When Pip arrives at his shop, for instance, he notices that Pumblechook "appears to conduct his business" by watching the other shopkeepers who, in turn, watch each other except, ironically, for the watch maker, who keeps his eyes on his work. Again, as the most ungentlemanly Pumblechook stingily doles out little for Pip to eat, the pompous man tries to impress Pip by asking questions about arithmetic. This is done in his hopes that Miss Havisham ask Pip to do a problem, and Pip will know the response and reply that Mr. Pumblechook has taught him.
As Pip eats his meager meal of bread and watery milk, Pumblechook eats in a "gorging and gormandising manner"--anything but gentlemanly or hospitable, as well. This action also serves to underline the hypocrisy of the man to whom Pip refers in another chapter as "the greatest of swindlers."
In further satire, Pumblechook is extended no hospitality himself when he arrives with Pip at Satis House when he attempts to go through the gate that Estella has opened for Pip:
"Oh!" she said. "Did you wish to see Miss Havisham?"
"If Miss Havisham wished to see me," returned Mr. Pumblechook, discomfited.
"Ah!" said the girl. "But you see she don't [sic]."
She said it so finally, that Mr. Pumblechook could not protest. But he eyed me severely--as if I had done anthing to him!--and departed with the words reproachfully delivered. "Boy!

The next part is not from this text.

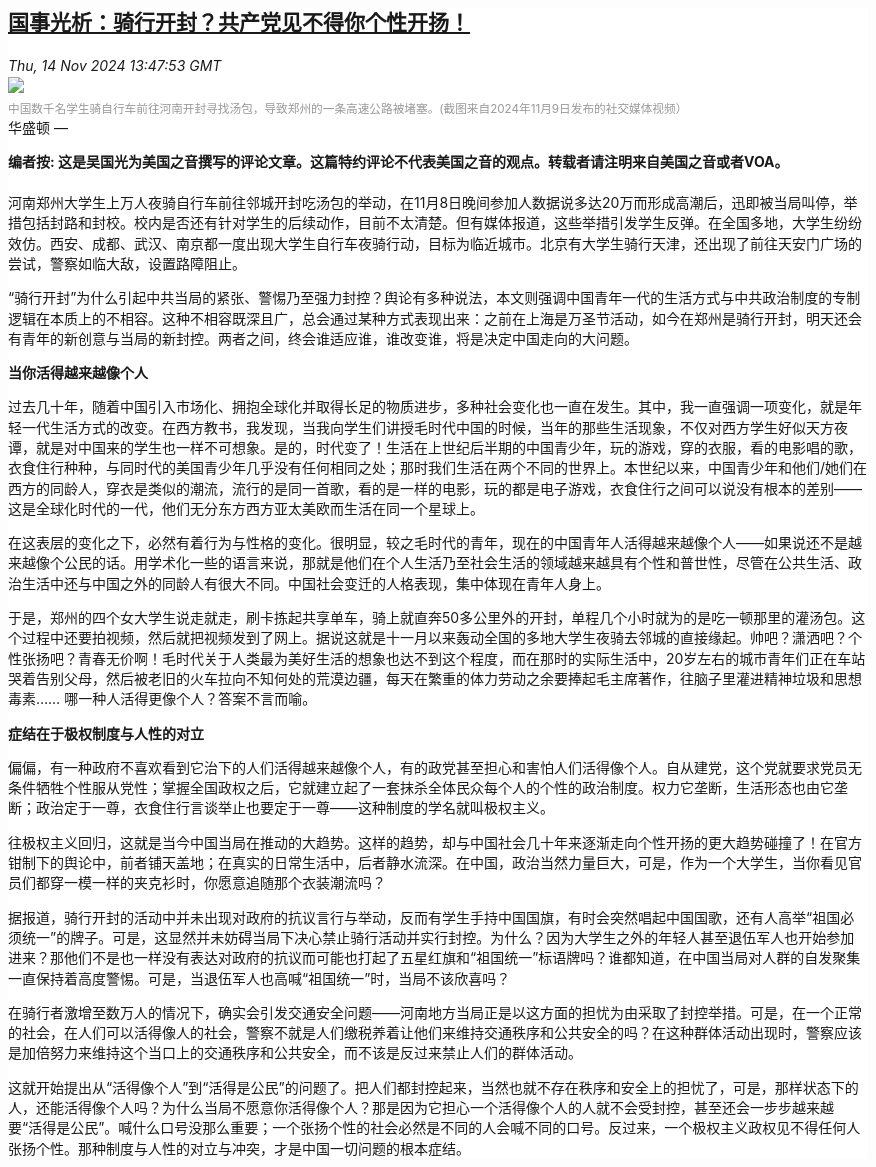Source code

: 
[国事光析：骑行开封？共产党见不得你个性开扬！](https://www.voachinese.com/a/night-riding-why-ccp-does-not-like-it-11-14-24/7863672.html)
------

<div><i>Thu, 14 Nov 2024 13:47:53 GMT</i></div><img src="https://images.weserv.nl?url=gdb.voanews.com/937523a4-2034-427a-b5e7-7305743b0d6e_cx0_cy61_cw0_r1_s_w900.jpg" width="100%"><div><small style="color: #999;">中国数千名学生骑自行车前往河南开封寻找汤包，导致郑州的一条高速公路被堵塞。(截图来自2024年11月9日发布的社交媒体视频）</small></div>华盛顿 — <p><strong>编者按: 这是吴国光为美国之音撰写的评论文章。这篇特约评论不代表美国之音的观点。转载者请注明来自美国之音或者VOA。</strong><br /><br />河南郑州大学生上万人夜骑自行车前往邻城开封吃汤包的举动，在11月8日晚间参加人数据说多达20万而形成高潮后，迅即被当局叫停，举措包括封路和封校。校内是否还有针对学生的后续动作，目前不太清楚。但有媒体报道，这些举措引发学生反弹。在全国多地，大学生纷纷效仿。西安、成都、武汉、南京都一度出现大学生自行车夜骑行动，目标为临近城市。北京有大学生骑行天津，还出现了前往天安门广场的尝试，警察如临大敌，设置路障阻止。</p><p>“骑行开封”为什么引起中共当局的紧张、警惕乃至强力封控？舆论有多种说法，本文则强调中国青年一代的生活方式与中共政治制度的专制逻辑在本质上的不相容。这种不相容既深且广，总会通过某种方式表现出来：之前在上海是万圣节活动，如今在郑州是骑行开封，明天还会有青年的新创意与当局的新封控。两者之间，终会谁适应谁，谁改变谁，将是决定中国走向的大问题。</p><p><strong>当你活得越来越像个人</strong></p><p>过去几十年，随着中国引入市场化、拥抱全球化并取得长足的物质进步，多种社会变化也一直在发生。其中，我一直强调一项变化，就是年轻一代生活方式的改变。在西方教书，我发现，当我向学生们讲授毛时代中国的时候，当年的那些生活现象，不仅对西方学生好似天方夜谭，就是对中国来的学生也一样不可想象。是的，时代变了！生活在上世纪后半期的中国青少年，玩的游戏，穿的衣服，看的电影唱的歌，衣食住行种种，与同时代的美国青少年几乎没有任何相同之处；那时我们生活在两个不同的世界上。本世纪以来，中国青少年和他们/她们在西方的同龄人，穿衣是类似的潮流，流行的是同一首歌，看的是一样的电影，玩的都是电子游戏，衣食住行之间可以说没有根本的差别——这是全球化时代的一代，他们无分东方西方亚太美欧而生活在同一个星球上。</p><p>在这表层的变化之下，必然有着行为与性格的变化。很明显，较之毛时代的青年，现在的中国青年人活得越来越像个人——如果说还不是越来越像个公民的话。用学术化一些的语言来说，那就是他们在个人生活乃至社会生活的领域越来越具有个性和普世性，尽管在公共生活、政治生活中还与中国之外的同龄人有很大不同。中国社会变迁的人格表现，集中体现在青年人身上。</p><p>于是，郑州的四个女大学生说走就走，刷卡拣起共享单车，骑上就直奔50多公里外的开封，单程几个小时就为的是吃一顿那里的灌汤包。这个过程中还要拍视频，然后就把视频发到了网上。据说这就是十一月以来轰动全国的多地大学生夜骑去邻城的直接缘起。帅吧？潇洒吧？个性张扬吧？青春无价啊！毛时代关于人类最为美好生活的想象也达不到这个程度，而在那时的实际生活中，20岁左右的城市青年们正在车站哭着告别父母，然后被老旧的火车拉向不知何处的荒漠边疆，每天在繁重的体力劳动之余要捧起毛主席著作，往脑子里灌进精神垃圾和思想毒素…… 哪一种人活得更像个人？答案不言而喻。</p><p><strong>症结在于极权制度与人性的对立</strong></p><p>偏偏，有一种政府不喜欢看到它治下的人们活得越来越像个人，有的政党甚至担心和害怕人们活得像个人。自从建党，这个党就要求党员无条件牺牲个性服从党性；掌握全国政权之后，它就建立起了一套抹杀全体民众每个人的个性的政治制度。权力它垄断，生活形态也由它垄断；政治定于一尊，衣食住行言谈举止也要定于一尊——这种制度的学名就叫极权主义。</p><p>往极权主义回归，这就是当今中国当局在推动的大趋势。这样的趋势，却与中国社会几十年来逐渐走向个性开扬的更大趋势碰撞了！在官方钳制下的舆论中，前者铺天盖地；在真实的日常生活中，后者静水流深。在中国，政治当然力量巨大，可是，作为一个大学生，当你看见官员们都穿一模一样的夹克衫时，你愿意追随那个衣装潮流吗？</p><p>据报道，骑行开封的活动中并未出现对政府的抗议言行与举动，反而有学生手持中国国旗，有时会突然唱起中国国歌，还有人高举“祖国必须统一”的牌子。可是，这显然并未妨碍当局下决心禁止骑行活动并实行封控。为什么？因为大学生之外的年轻人甚至退伍军人也开始参加进来？那他们不是也一样没有表达对政府的抗议而可能也打起了五星红旗和“祖国统一”标语牌吗？谁都知道，在中国当局对人群的自发聚集一直保持着高度警惕。可是，当退伍军人也高喊“祖国统一”时，当局不该欣喜吗？</p><p>在骑行者激增至数万人的情况下，确实会引发交通安全问题——河南地方当局正是以这方面的担忧为由采取了封控举措。可是，在一个正常的社会，在人们可以活得像人的社会，警察不就是人们缴税养着让他们来维持交通秩序和公共安全的吗？在这种群体活动出现时，警察应该是加倍努力来维持这个当口上的交通秩序和公共安全，而不该是反过来禁止人们的群体活动。</p><p>这就开始提出从“活得像个人”到“活得是公民”的问题了。把人们都封控起来，当然也就不存在秩序和安全上的担忧了，可是，那样状态下的人，还能活得像个人吗？为什么当局不愿意你活得像个人？那是因为它担心一个活得像个人的人就不会受封控，甚至还会一步步越来越要“活得是公民”。喊什么口号没那么重要；一个张扬个性的社会必然是不同的人会喊不同的口号。反过来，一个极权主义政权见不得任何人张扬个性。那种制度与人性的对立与冲突，才是中国一切问题的根本症结。</p>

Let your behavior here be a credit unto them which brought you up by hand!"
This chastisement of Pip, of course, is another extension of Pumblechook's "hospitality." While he is servile towards Miss Havisham in his aspirations of rising above his class, he is cold and cruel to Pip and others beneath him.
If we are just talking about Chapter 8, I guess my answer would be "not much." Uncle Pumblechook does not really give Pip all that much in the way of hospitality before he takes Pip up to see Miss Havisham at Satis House.
He does feed Pip, but that is all and he does not exactly give him a lot to eat. Instead, he gives Pip some bread and butter (Pip said that there was as much bread as possible to as little butter as possible). He also gives Pip milk (but Pip says that there is so much water in the milk that you can barely tell it's milk.
besides giving me as much crumb as possible in combination with as little butter, and putting such a quantity of warm water into my milk that it would have been more candid to have left the milk out altogether,—his conversation consisted of nothing but arithmetic.
Meanwhile, Pumblechook himself eats bacon and hot rolls.